- _Text excerpt_:
==================================================
CHICAGO—A new survey finds credit union executives believe auto loans will afford CUs the greatest loan growth opportunities in 2015.
The “Elements of Sustainable Growth” survey, conducted by TransUnion, surveyed 142 credit union executives during October. By a 2-to-1 margin, auto loans (46%) were chosen as the top growth opportunity over the next 12 months relative to the next highest rated loan product -- mortgage loans (22%). Nearly 84% of those surveyed ranked auto loans as one of their top three areas for growth.
"While auto loan performance in the last few years has been strong across the board, it is clear that credit union executives continue to value these loans going forward over other growth areas such as mortgages, credit cards and home equity lines of credit," said Ezra Becker, vice president of research and consulting in TransUnion's financial services business unit. "Overall delinquency levels for auto loans remain low and demand for autos is high, so the reasoning makes sense. In the longer term, we might anticipate greater focus on mortgage and HELOC growth as home values continue their upswing, but for now the auto loan is king."
Other Findings
- TransUnion said its data shows that auto loans for subprime consumers have grown by nearly 7% in the last year, from 8.65 million accounts in Q2 2013 to 9.24 million in Q2 2014.
- Delinquency rates (60+ days past due) for subprime auto loan borrowers have increased approximately 11% in this same timeframe, from 4.73% to 5.26%.
- Despite the increase in subprime accounts, it should be noted that the number of subprime auto loans is still low as compared to what was observed in Q2 2008, when there were 11.78 million subprime auto accounts on the books. Delinquency rates for those loans at that time, though, were slightly lower at 5.06%, TransUnion said.
- The survey also found that, despite current low delinquency rates, credit union executives remain prudent regarding member credit risk. Just over half (52%) rated credit risk as one of the top three challenges for credit unions to meet loan growth goals over the next 12 months.
==================================================
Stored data
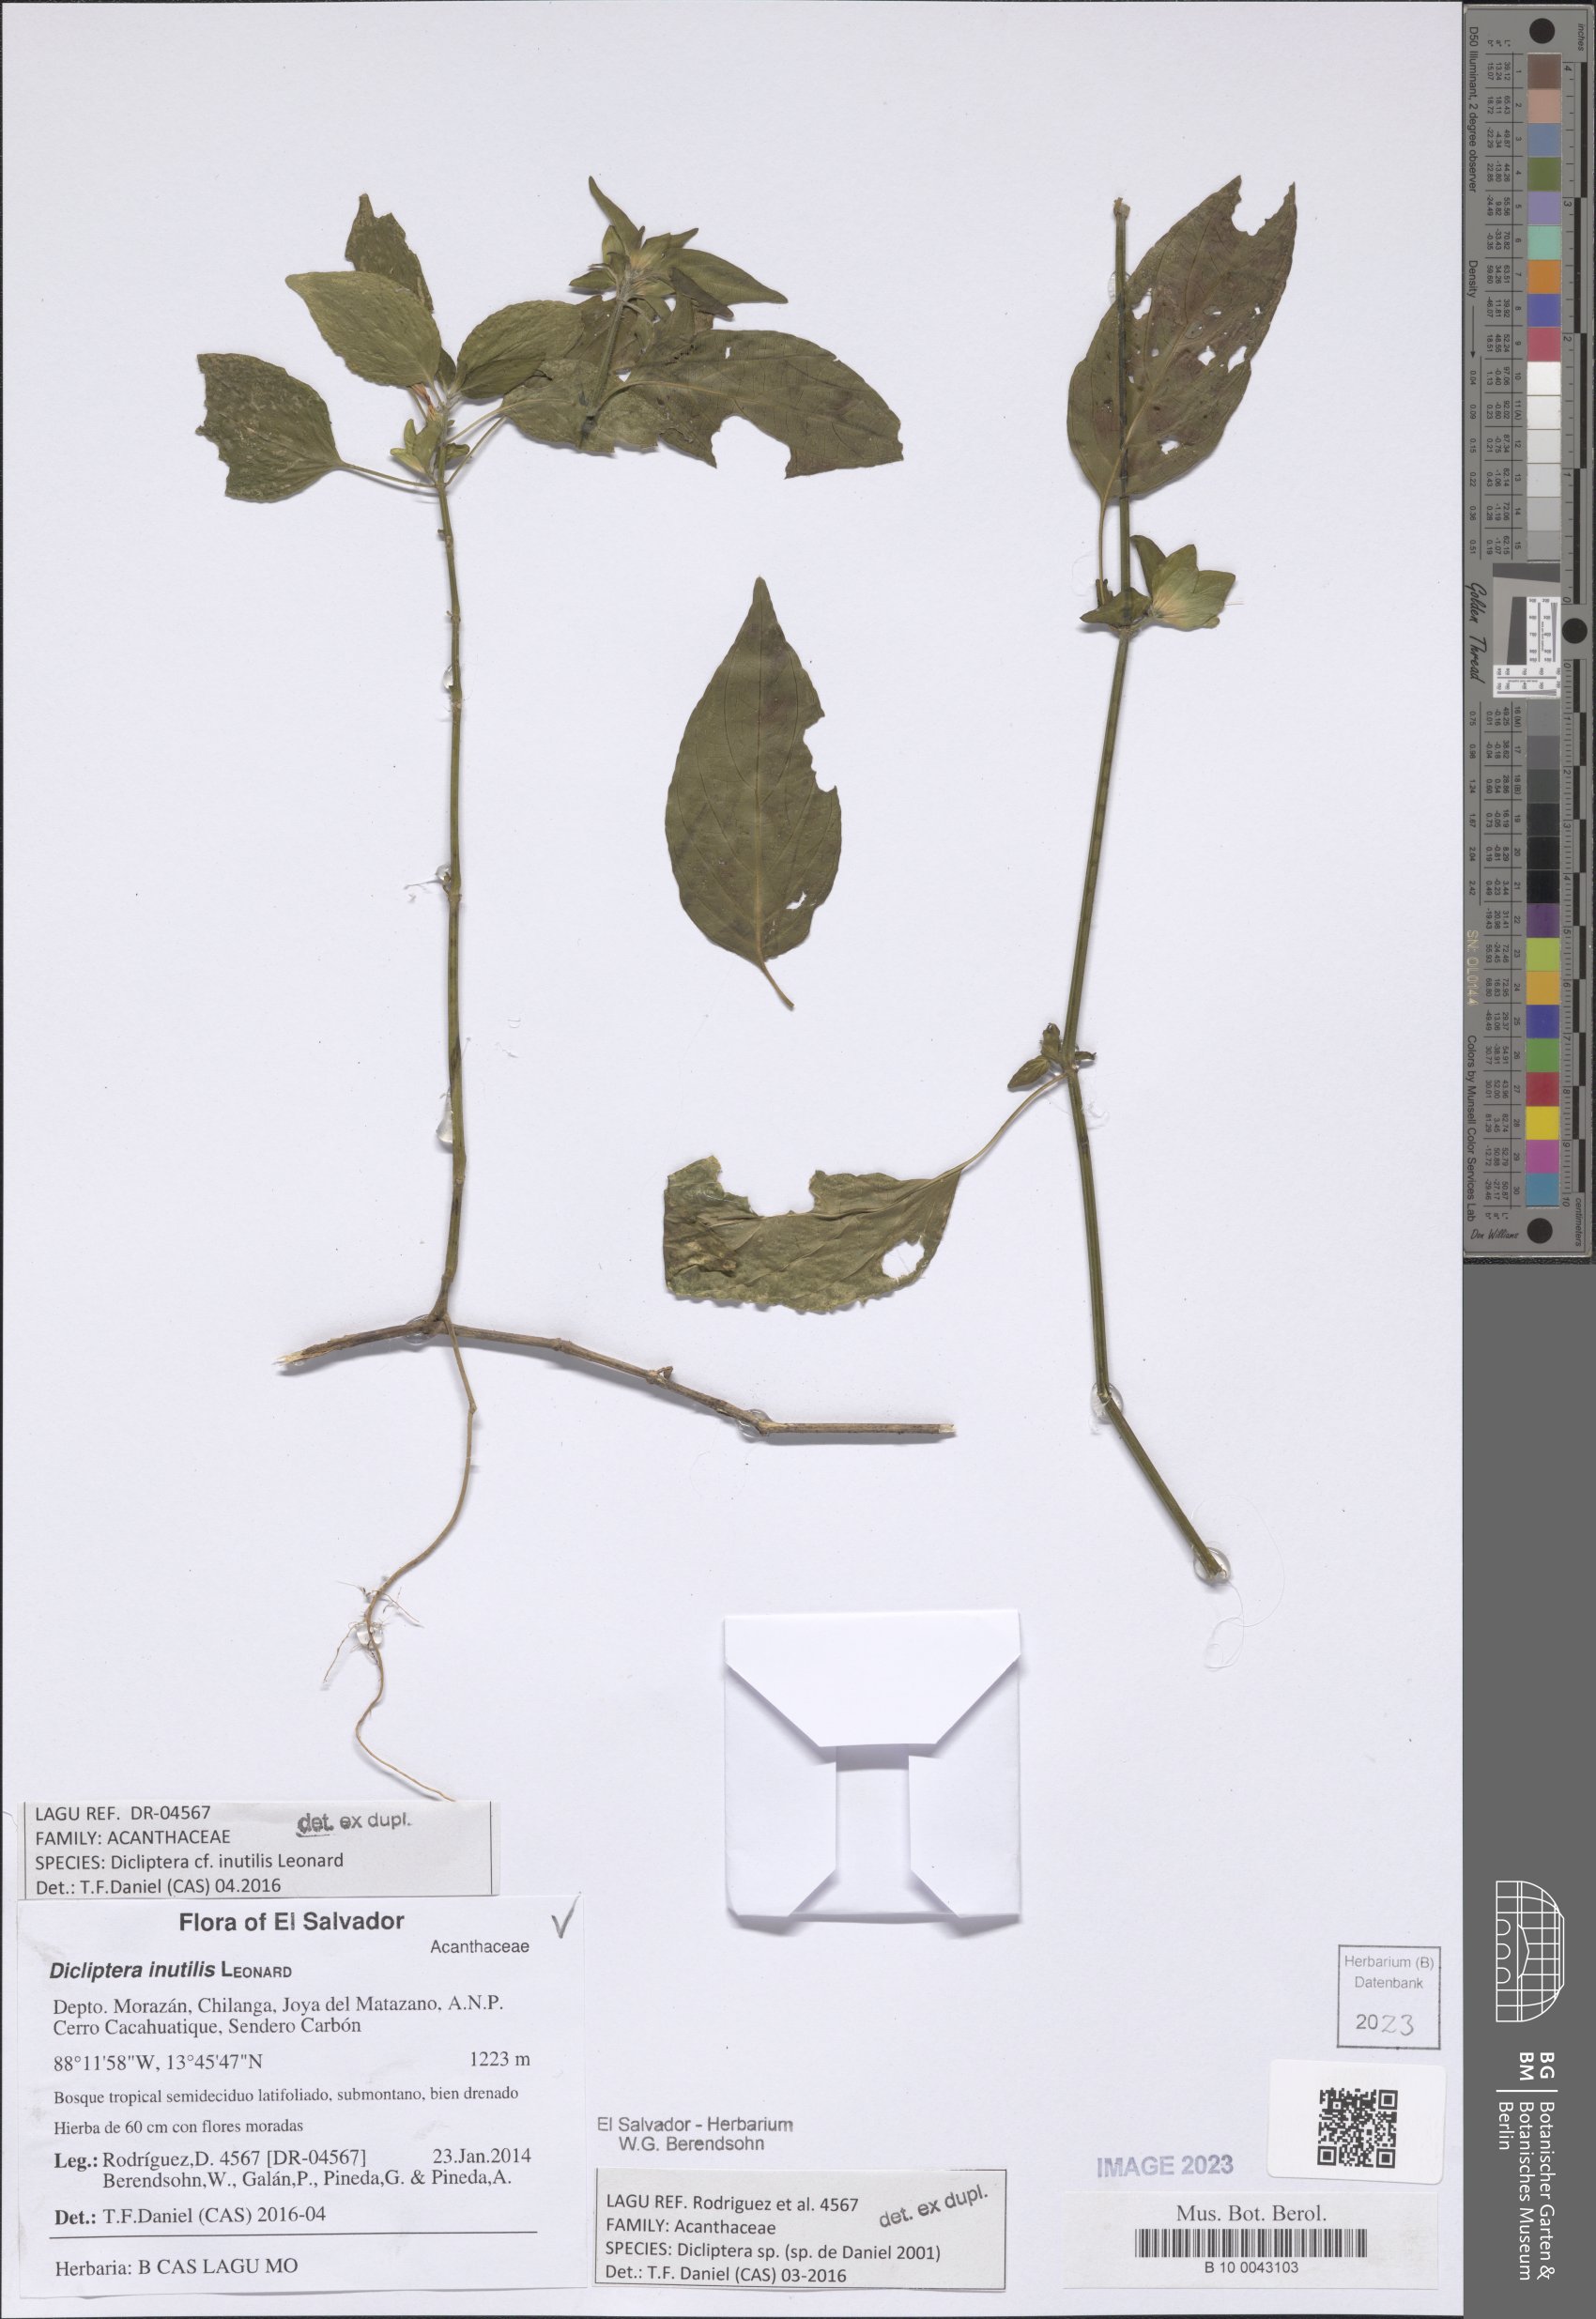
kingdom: Plantae
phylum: Tracheophyta
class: Magnoliopsida
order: Lamiales
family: Acanthaceae
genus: Dicliptera
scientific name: Dicliptera inutilis
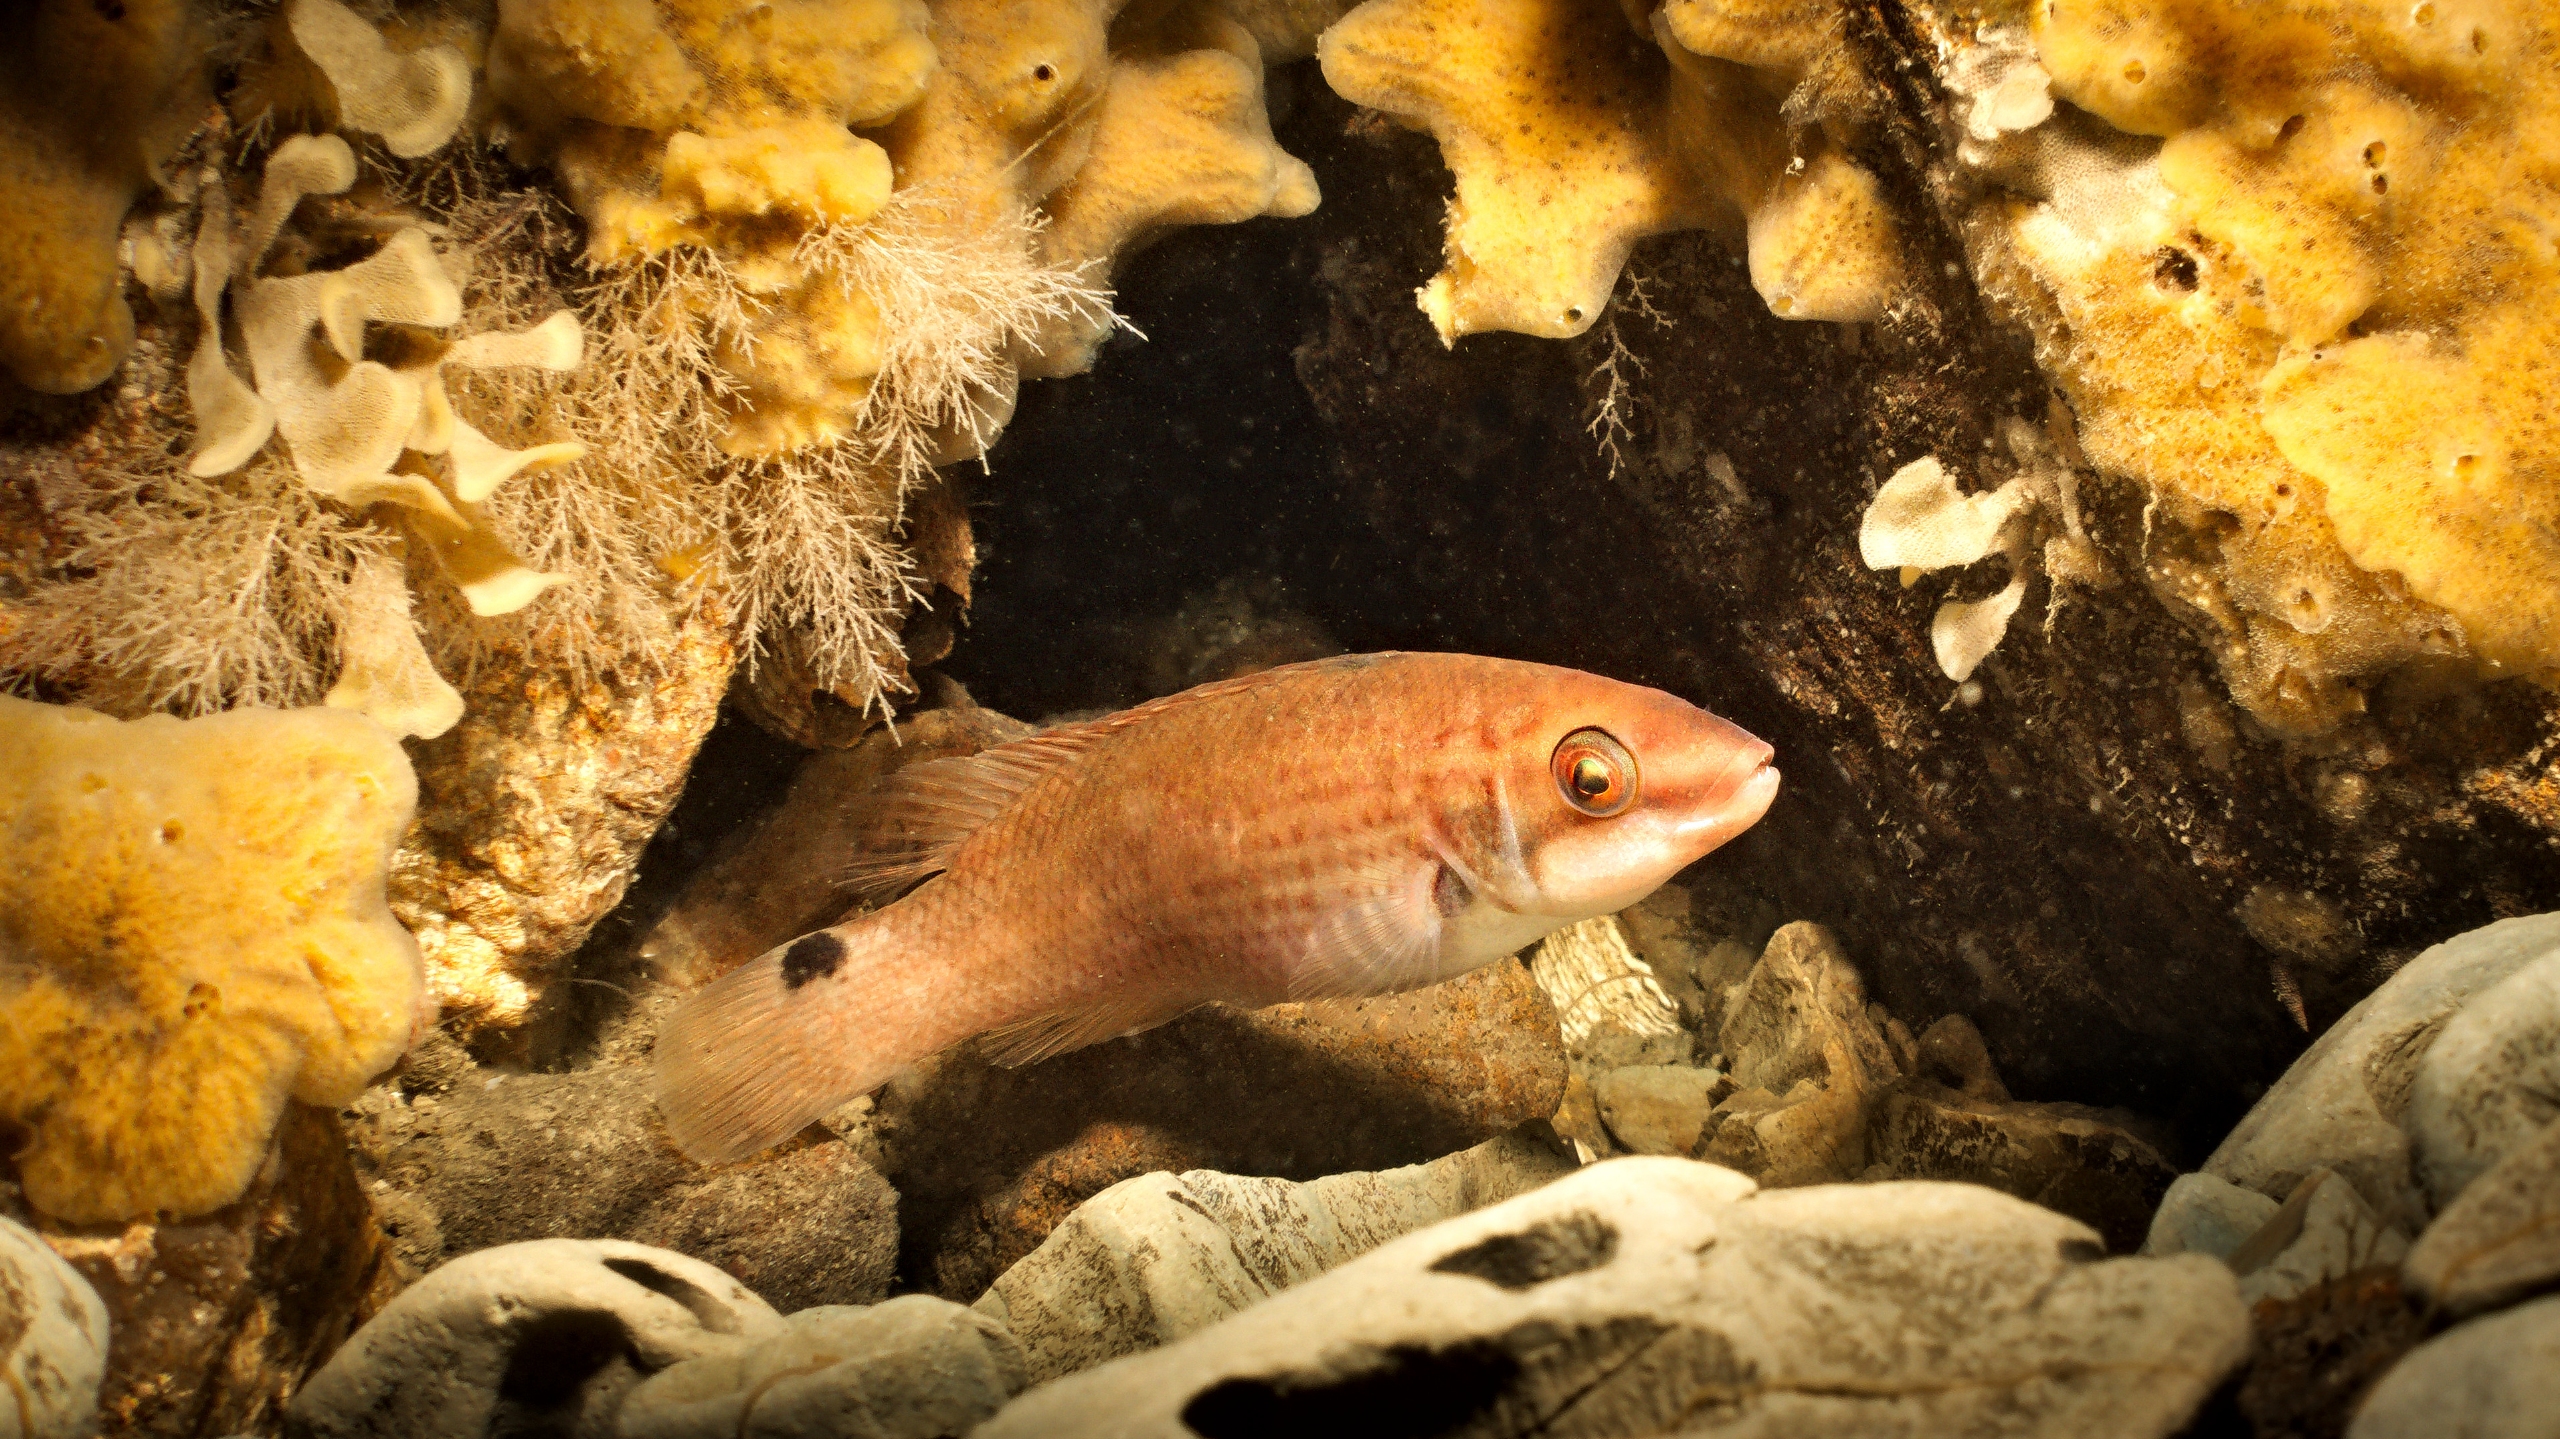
==================================================
Resume the article on the TransUnion survey of credit union executives, picking up after its final sentence.

- Additionally, 91% of credit union executives surveyed said competition from large banks, captives and other credit unions was also one of their top three challenges, while 81% of them said regulation could impact their loan growth goals.
- CU execs are aiming for a big picture perspective. Approximately six in 10 credit union executives are at least slightly concerned about their members' student loan debts and HELOC balances with other financial institutions.
- Though challenges may lie ahead, the survey found that membership volumes for most credit unions has increased over the past 12 months. Most credit unions (61%) have seen up to 5% increases in volume while more than a quarter of credit unions -- 27% -- have experienced increases of more than 5%.
- Credit union executives believe they are winning consumer hearts and minds as well. Seven in 10 credit union executives believe they are more capable of competing with traditional banks today than they were five years ago. Nearly 57% of those surveyed believe their capability to compete with traditional banks has improved in just the last year alone.
- TransUnion's survey also broached the relatively new Apple Pay payment platform. More than 13% of credit union executives said they are participating in Apple Pay, while 32% said they have already inquired about participating. Another 19% of respondents said they plan to inquire about participating. More than one-quarter of credit union executives (25%) had not yet formulated a strategy -- likely because the announcement of Apple Pay only occurred recently.